The Polish-Lithuanian Commonwealth, then, is where my own ancestors are from — and yet I realized after relishing these chapters that I know nothing — nil, nada, absolutely nothing — about the history of Poland. I asked around and found out that nobody else knows anything about the history of Poland either. I went to Barnes and Noble and tried to find a book about the history of Poland. There are none. There are four hundred books about World War II and another four hundred about the US Civil War, but there is not a single book about the history of Poland in a typical American bookstore. Why? With our large Jewish and Polish populations, this is our own story.

Breaking Open Japan: Commodore Perry, Lord Abe, and American Imperialism in 1853 by George Feifer

Breaking Open Japan broke open my mind — at least as far as my understanding of World War Two and the Japanese side of the story leading up to the attack on Pearl Harbor goes.

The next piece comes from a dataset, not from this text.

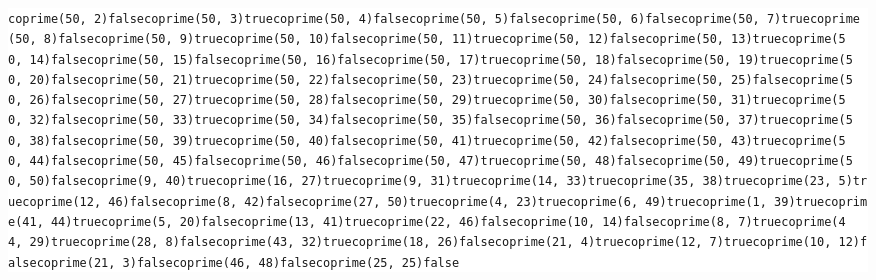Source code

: <code>coprime(50,&nbsp;2)</code></td><td><code>false</code></td></tr><tr><td><code>coprime(50,&nbsp;3)</code></td><td><code>true</code></td></tr><tr><td><code>coprime(50,&nbsp;4)</code></td><td><code>false</code></td></tr><tr><td><code>coprime(50,&nbsp;5)</code></td><td><code>false</code></td></tr><tr><td><code>coprime(50,&nbsp;6)</code></td><td><code>false</code></td></tr><tr><td><code>coprime(50,&nbsp;7)</code></td><td><code>true</code></td></tr><tr><td><code>coprime(50,&nbsp;8)</code></td><td><code>false</code></td></tr><tr><td><code>coprime(50,&nbsp;9)</code></td><td><code>true</code></td></tr><tr><td><code>coprime(50,&nbsp;10)</code></td><td><code>false</code></td></tr><tr><td><code>coprime(50,&nbsp;11)</code></td><td><code>true</code></td></tr><tr><td><code>coprime(50,&nbsp;12)</code></td><td><code>false</code></td></tr><tr><td><code>coprime(50,&nbsp;13)</code></td><td><code>true</code></td></tr><tr><td><code>coprime(50,&nbsp;14)</code></td><td><code>false</code></td></tr><tr><td><code>coprime(50,&nbsp;15)</code></td><td><code>false</code></td></tr><tr><td><code>coprime(50,&nbsp;16)</code></td><td><code>false</code></td></tr><tr><td><code>coprime(50,&nbsp;17)</code></td><td><code>true</code></td></tr><tr><td><code>coprime(50,&nbsp;18)</code></td><td><code>false</code></td></tr><tr><td><code>coprime(50,&nbsp;19)</code></td><td><code>true</code></td></tr><tr><td><code>coprime(50,&nbsp;20)</code></td><td><code>false</code></td></tr><tr><td><code>coprime(50,&nbsp;21)</code></td><td><code>true</code></td></tr><tr><td><code>coprime(50,&nbsp;22)</code></td><td><code>false</code></td></tr><tr><td><code>coprime(50,&nbsp;23)</code></td><td><code>true</code></td></tr><tr><td><code>coprime(50,&nbsp;24)</code></td><td><code>false</code></td></tr><tr><td><code>coprime(50,&nbsp;25)</code></td><td><code>false</code></td></tr><tr><td><code>coprime(50,&nbsp;26)</code></td><td><code>false</code></td></tr><tr><td><code>coprime(50,&nbsp;27)</code></td><td><code>true</code></td></tr><tr><td><code>coprime(50,&nbsp;28)</code></td><td><code>false</code></td></tr><tr><td><code>coprime(50,&nbsp;29)</code></td><td><code>true</code></td></tr><tr><td><code>coprime(50,&nbsp;30)</code></td><td><code>false</code></td></tr><tr><td><code>coprime(50,&nbsp;31)</code></td><td><code>true</code></td></tr><tr><td><code>coprime(50,&nbsp;32)</code></td><td><code>false</code></td></tr><tr><td><code>coprime(50,&nbsp;33)</code></td><td><code>true</code></td></tr><tr><td><code>coprime(50,&nbsp;34)</code></td><td><code>false</code></td></tr><tr><td><code>coprime(50,&nbsp;35)</code></td><td><code>false</code></td></tr><tr><td><code>coprime(50,&nbsp;36)</code></td><td><code>false</code></td></tr><tr><td><code>coprime(50,&nbsp;37)</code></td><td><code>true</code></td></tr><tr><td><code>coprime(50,&nbsp;38)</code></td><td><code>false</code></td></tr><tr><td><code>coprime(50,&nbsp;39)</code></td><td><code>true</code></td></tr><tr><td><code>coprime(50,&nbsp;40)</code></td><td><code>false</code></td></tr><tr><td><code>coprime(50,&nbsp;41)</code></td><td><code>true</code></td></tr><tr><td><code>coprime(50,&nbsp;42)</code></td><td><code>false</code></td></tr><tr><td><code>coprime(50,&nbsp;43)</code></td><td><code>true</code></td></tr><tr><td><code>coprime(50,&nbsp;44)</code></td><td><code>false</code></td></tr><tr><td><code>coprime(50,&nbsp;45)</code></td><td><code>false</code></td></tr><tr><td><code>coprime(50,&nbsp;46)</code></td><td><code>false</code></td></tr><tr><td><code>coprime(50,&nbsp;47)</code></td><td><code>true</code></td></tr><tr><td><code>coprime(50,&nbsp;48)</code></td><td><code>false</code></td></tr><tr><td><code>coprime(50,&nbsp;49)</code></td><td><code>true</code></td></tr><tr><td><code>coprime(50,&nbsp;50)</code></td><td><code>false</code></td></tr><tr><td><code>coprime(9,&nbsp;40)</code></td><td><code>true</code></td></tr><tr><td><code>coprime(16,&nbsp;27)</code></td><td><code>true</code></td></tr><tr><td><code>coprime(9,&nbsp;31)</code></td><td><code>true</code></td></tr><tr><td><code>coprime(14,&nbsp;33)</code></td><td><code>true</code></td></tr><tr><td><code>coprime(35,&nbsp;38)</code></td><td><code>true</code></td></tr><tr><td><code>coprime(23,&nbsp;5)</code></td><td><code>true</code></td></tr><tr><td><code>coprime(12,&nbsp;46)</code></td><td><code>false</code></td></tr><tr><td><code>coprime(8,&nbsp;42)</code></td><td><code>false</code></td></tr><tr><td><code>coprime(27,&nbsp;50)</code></td><td><code>true</code></td></tr><tr><td><code>coprime(4,&nbsp;23)</code></td><td><code>true</code></td></tr><tr><td><code>coprime(6,&nbsp;49)</code></td><td><code>true</code></td></tr><tr><td><code>coprime(1,&nbsp;39)</code></td><td><code>true</code></td></tr><tr><td><code>coprime(41,&nbsp;44)</code></td><td><code>true</code></td></tr><tr><td><code>coprime(5,&nbsp;20)</code></td><td><code>false</code></td></tr><tr><td><code>coprime(13,&nbsp;41)</code></td><td><code>true</code></td></tr><tr><td><code>coprime(22,&nbsp;46)</code></td><td><code>false</code></td></tr><tr><td><code>coprime(10,&nbsp;14)</code></td><td><code>false</code></td></tr><tr><td><code>coprime(8,&nbsp;7)</code></td><td><code>true</code></td></tr><tr><td><code>coprime(44,&nbsp;29)</code></td><td><code>true</code></td></tr><tr><td><code>coprime(28,&nbsp;8)</code></td><td><code>false</code></td></tr><tr><td><code>coprime(43,&nbsp;32)</code></td><td><code>true</code></td></tr><tr><td><code>coprime(18,&nbsp;26)</code></td><td><code>false</code></td></tr><tr><td><code>coprime(21,&nbsp;4)</code></td><td><code>true</code></td></tr><tr><td><code>coprime(12,&nbsp;7)</code></td><td><code>true</code></td></tr><tr><td><code>coprime(10,&nbsp;12)</code></td><td><code>false</code></td></tr><tr><td><code>coprime(21,&nbsp;3)</code></td><td><code>false</code></td></tr><tr><td><code>coprime(46,&nbsp;48)</code></td><td><code>false</code></td></tr><tr><td><code>coprime(25,&nbsp;25)</code></td><td><code>false</code></td>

This book does not apologize for Pearl Harbor (a conservative friend at work saw me carrying around this book, and when I told him what it was about he mumbled sarcastically “so it was all our fault, eh?”) but it does fill me in on what happened ninety years earlier when Commodore Perry sailed into Tokyo Bay with a fleet of black ships.

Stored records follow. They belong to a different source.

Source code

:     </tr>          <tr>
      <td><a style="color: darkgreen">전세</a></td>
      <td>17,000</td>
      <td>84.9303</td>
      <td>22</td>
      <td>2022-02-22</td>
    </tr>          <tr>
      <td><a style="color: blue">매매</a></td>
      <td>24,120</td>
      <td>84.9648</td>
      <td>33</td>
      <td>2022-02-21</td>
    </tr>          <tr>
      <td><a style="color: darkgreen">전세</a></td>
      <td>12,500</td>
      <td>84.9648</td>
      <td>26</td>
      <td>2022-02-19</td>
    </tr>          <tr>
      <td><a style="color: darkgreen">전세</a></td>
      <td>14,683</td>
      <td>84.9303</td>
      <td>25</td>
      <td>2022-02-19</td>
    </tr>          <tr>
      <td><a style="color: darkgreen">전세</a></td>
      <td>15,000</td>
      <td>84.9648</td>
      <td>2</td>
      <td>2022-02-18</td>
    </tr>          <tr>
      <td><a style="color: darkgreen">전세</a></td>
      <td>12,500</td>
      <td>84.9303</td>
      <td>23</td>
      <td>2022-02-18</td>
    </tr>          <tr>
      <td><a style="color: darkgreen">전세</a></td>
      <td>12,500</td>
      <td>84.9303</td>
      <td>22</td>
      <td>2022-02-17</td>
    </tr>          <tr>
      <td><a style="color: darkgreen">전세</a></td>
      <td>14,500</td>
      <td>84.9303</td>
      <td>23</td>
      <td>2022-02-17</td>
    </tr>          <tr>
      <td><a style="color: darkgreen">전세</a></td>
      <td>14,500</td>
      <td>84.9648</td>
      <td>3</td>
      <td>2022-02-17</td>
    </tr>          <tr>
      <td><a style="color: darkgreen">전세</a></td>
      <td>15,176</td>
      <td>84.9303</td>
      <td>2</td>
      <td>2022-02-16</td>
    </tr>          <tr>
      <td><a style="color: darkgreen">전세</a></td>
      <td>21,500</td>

Feifer piercingly describes the humiliation and devastation that Perry’s invasion caused all over Japan. It led to the fall of the government, and to the beginnings of a new militarization that would bear fruit in 1941. I’ll never think about Japan the same way again after reading this book.

* * * * *

None of these three books are considered “revisionist history” — not by a longshot. They are simply history books, written by traditional and established historians. But they do point out the ways in which we don’t see what is obviously in front of us.

History is on my mind this weekend because I’m going to devote the entire next week on Litkicks to an important historical anniversary that has nothing to do with any of the three historical periods mentioned above. This historical moment revolves around a single figure who was once a gigantic celebrity in the United States of America, as well as a great subject for controversy.

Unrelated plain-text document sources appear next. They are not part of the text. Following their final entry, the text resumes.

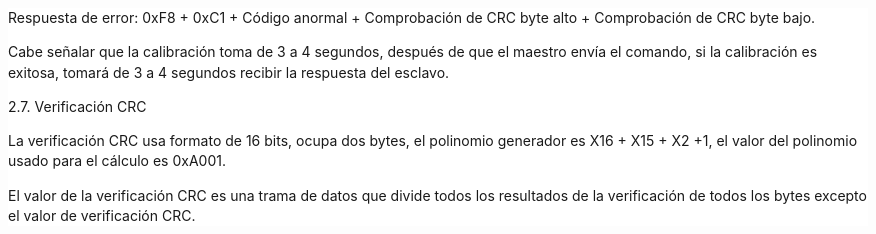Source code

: Respuesta de error: 0xF8 + 0xC1 + Código anormal + Comprobación de CRC byte alto + Comprobación de CRC byte bajo.

Cabe señalar que la calibración toma de 3 a 4 segundos, después de que el maestro envía el comando, si la calibración es exitosa, tomará de 3 a 4 segundos recibir la respuesta del esclavo.

2.7. Verificación CRC

La verificación CRC usa formato de 16 bits, ocupa dos bytes, el polinomio generador es X16 + X15 + X2 +1, el valor del polinomio usado para el cálculo es 0xA001.

El valor de la verificación CRC es una trama de datos que divide todos los resultados de la verificación de todos los bytes excepto el valor de verificación CRC.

This person is now largely forgotten by history — not, again, for any clear reason, other than our natural human failure to know history very deeply at all. This anniversary should be widely discussed in popular media — yet I wonder if it will be mentioned anywhere at all except here on Litkicks.

We shall see if this anniversary gets mentioned anywhere else, and please do stay tuned to find out what the hell I’m talking about, unless you can already guess.

3 Responses

  1. I’m a firm believer that
    I’m a firm believer that history is THE most important subject, as only from our past can we learn and evolve in the future. Delve into the historical pool, and you will breach then surface gasping for breath; with visions of everything from the Roman gladiators, to the eight wives of Henry VIII, to Jack the Ripper and World Wars I and II. Human nature evolves with the times and social norms…think about it, if we threw five men to be mauled by lions, or beheaded our spouse for not birthing forth a son…why, we’d be sadistic psychopathic monsters and locked up for the rest of our lives! Who knows what the future will hold? We can only speculate if we look to our present…and the past.

    Rachel Roberts
    (Author of The Medea Complex – an historical fiction novel about a woman with postnatal psychosis – http://www.youtube.com/watch?v=rAyqbn_jhO0&list=HL1381063916&feature=mh_lolz)

  2. “History is written by the
    “History is written by the victors”, and that is said at least since Aristotle… so we need “good revisionism”, that is understanding what really happened, being curious and not satisfied by the “official version” given by victors (politics). Often it is useful to ask someone of a different State or culture what is his view of an historical subject to get some surprises.

  3. Regarding Poland, you might
    Regarding Poland, you might enjoy “A Country In The Moon” by Michael Moran. It’s a memoir/travelogue with a lot of Polish history and many footnotes referencing other books about Poland.